*** Opening of Source information ***

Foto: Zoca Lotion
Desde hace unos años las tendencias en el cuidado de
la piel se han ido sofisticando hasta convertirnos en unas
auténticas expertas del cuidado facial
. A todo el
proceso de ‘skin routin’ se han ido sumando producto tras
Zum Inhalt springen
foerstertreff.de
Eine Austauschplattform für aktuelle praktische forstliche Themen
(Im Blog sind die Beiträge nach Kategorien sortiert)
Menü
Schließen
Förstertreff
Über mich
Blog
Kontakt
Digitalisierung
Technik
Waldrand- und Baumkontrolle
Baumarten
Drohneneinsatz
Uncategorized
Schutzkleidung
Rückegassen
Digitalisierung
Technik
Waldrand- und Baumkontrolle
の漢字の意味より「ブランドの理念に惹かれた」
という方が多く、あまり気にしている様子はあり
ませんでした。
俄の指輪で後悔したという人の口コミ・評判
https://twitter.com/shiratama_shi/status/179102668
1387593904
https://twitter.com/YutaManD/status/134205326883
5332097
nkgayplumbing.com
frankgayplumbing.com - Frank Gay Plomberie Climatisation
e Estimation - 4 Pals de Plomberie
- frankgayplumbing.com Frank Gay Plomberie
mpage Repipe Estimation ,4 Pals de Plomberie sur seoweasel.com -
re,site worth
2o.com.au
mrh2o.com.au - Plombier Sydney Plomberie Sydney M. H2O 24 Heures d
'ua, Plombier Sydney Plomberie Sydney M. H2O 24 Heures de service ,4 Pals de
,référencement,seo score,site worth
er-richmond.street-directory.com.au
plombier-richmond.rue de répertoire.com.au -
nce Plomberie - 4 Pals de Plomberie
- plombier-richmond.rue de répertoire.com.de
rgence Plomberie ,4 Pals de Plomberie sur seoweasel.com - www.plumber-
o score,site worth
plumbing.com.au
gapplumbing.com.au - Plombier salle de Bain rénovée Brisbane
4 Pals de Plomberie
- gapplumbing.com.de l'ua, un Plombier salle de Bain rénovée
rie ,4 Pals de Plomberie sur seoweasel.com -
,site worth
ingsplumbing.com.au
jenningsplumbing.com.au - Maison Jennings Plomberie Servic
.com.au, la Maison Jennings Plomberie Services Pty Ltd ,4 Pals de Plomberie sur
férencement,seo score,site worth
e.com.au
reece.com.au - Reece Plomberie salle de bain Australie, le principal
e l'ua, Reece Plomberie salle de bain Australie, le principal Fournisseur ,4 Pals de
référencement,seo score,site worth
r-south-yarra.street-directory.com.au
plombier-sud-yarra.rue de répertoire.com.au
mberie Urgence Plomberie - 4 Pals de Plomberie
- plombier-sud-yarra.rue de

*** Close of Source information ***

Copy the records out again word for word.

Solution below:
Foto: Zoca Lotion
Desde hace unos años las tendencias en el cuidado de
la piel se han ido sofisticando hasta convertirnos en unas
auténticas expertas del cuidado facial
. A todo el
proceso de ‘skin routin’ se han ido sumando producto tras
Zum Inhalt springen
foerstertreff.de
Eine Austauschplattform für aktuelle praktische forstliche Themen
(Im Blog sind die Beiträge nach Kategorien sortiert)
Menü
Schließen
Förstertreff
Über mich
Blog
Kontakt
Digitalisierung
Technik
Waldrand- und Baumkontrolle
Baumarten
Drohneneinsatz
Uncategorized
Schutzkleidung
Rückegassen
Digitalisierung
Technik
Waldrand- und Baumkontrolle
の漢字の意味より「ブランドの理念に惹かれた」
という方が多く、あまり気にしている様子はあり
ませんでした。
俄の指輪で後悔したという人の口コミ・評判
https://twitter.com/shiratama_shi/status/179102668
1387593904
https://twitter.com/YutaManD/status/134205326883
5332097
nkgayplumbing.com
frankgayplumbing.com - Frank Gay Plomberie Climatisation
e Estimation - 4 Pals de Plomberie
- frankgayplumbing.com Frank Gay Plomberie
mpage Repipe Estimation ,4 Pals de Plomberie sur seoweasel.com -
re,site worth
2o.com.au
mrh2o.com.au - Plombier Sydney Plomberie Sydney M. H2O 24 Heures d
'ua, Plombier Sydney Plomberie Sydney M. H2O 24 Heures de service ,4 Pals de
,référencement,seo score,site worth
er-richmond.street-directory.com.au
plombier-richmond.rue de répertoire.com.au -
nce Plomberie - 4 Pals de Plomberie
- plombier-richmond.rue de répertoire.com.de
rgence Plomberie ,4 Pals de Plomberie sur seoweasel.com - www.plumber-
o score,site worth
plumbing.com.au
gapplumbing.com.au - Plombier salle de Bain rénovée Brisbane
4 Pals de Plomberie
- gapplumbing.com.de l'ua, un Plombier salle de Bain rénovée
rie ,4 Pals de Plomberie sur seoweasel.com -
,site worth
ingsplumbing.com.au
jenningsplumbing.com.au - Maison Jennings Plomberie Servic
.com.au, la Maison Jennings Plomberie Services Pty Ltd ,4 Pals de Plomberie sur
férencement,seo score,site worth
e.com.au
reece.com.au - Reece Plomberie salle de bain Australie, le principal
e l'ua, Reece Plomberie salle de bain Australie, le principal Fournisseur ,4 Pals de
référencement,seo score,site worth
r-south-yarra.street-directory.com.au
plombier-sud-yarra.rue de répertoire.com.au
mberie Urgence Plomberie - 4 Pals de Plomberie
- plombier-sud-yarra.rue de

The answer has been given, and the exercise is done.